» **Written task**
Among the lines below, copy each one in which "GFlex" appears.

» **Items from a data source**
=== Section Start ===
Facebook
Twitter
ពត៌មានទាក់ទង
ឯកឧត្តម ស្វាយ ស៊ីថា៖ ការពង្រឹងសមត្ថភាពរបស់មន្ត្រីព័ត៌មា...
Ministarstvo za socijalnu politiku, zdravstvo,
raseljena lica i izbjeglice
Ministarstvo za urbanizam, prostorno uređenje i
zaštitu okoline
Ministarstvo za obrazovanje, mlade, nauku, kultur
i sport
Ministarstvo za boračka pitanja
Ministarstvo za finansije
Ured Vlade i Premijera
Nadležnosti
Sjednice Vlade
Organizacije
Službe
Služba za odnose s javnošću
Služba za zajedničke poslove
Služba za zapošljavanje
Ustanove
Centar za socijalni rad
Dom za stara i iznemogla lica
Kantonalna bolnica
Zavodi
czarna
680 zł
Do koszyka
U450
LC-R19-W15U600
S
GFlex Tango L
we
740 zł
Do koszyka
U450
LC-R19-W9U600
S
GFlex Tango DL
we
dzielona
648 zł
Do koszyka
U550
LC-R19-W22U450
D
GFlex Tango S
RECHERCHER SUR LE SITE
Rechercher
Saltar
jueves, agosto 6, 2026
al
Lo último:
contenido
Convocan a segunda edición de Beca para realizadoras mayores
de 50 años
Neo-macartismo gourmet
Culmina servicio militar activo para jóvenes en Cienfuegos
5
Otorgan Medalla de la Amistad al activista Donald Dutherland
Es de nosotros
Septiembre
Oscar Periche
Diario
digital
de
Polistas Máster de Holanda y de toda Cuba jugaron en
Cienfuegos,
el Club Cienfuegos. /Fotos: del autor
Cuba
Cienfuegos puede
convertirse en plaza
=== Section End ===
» **Response area**
GFlex Tango L
GFlex Tango DL
GFlex Tango S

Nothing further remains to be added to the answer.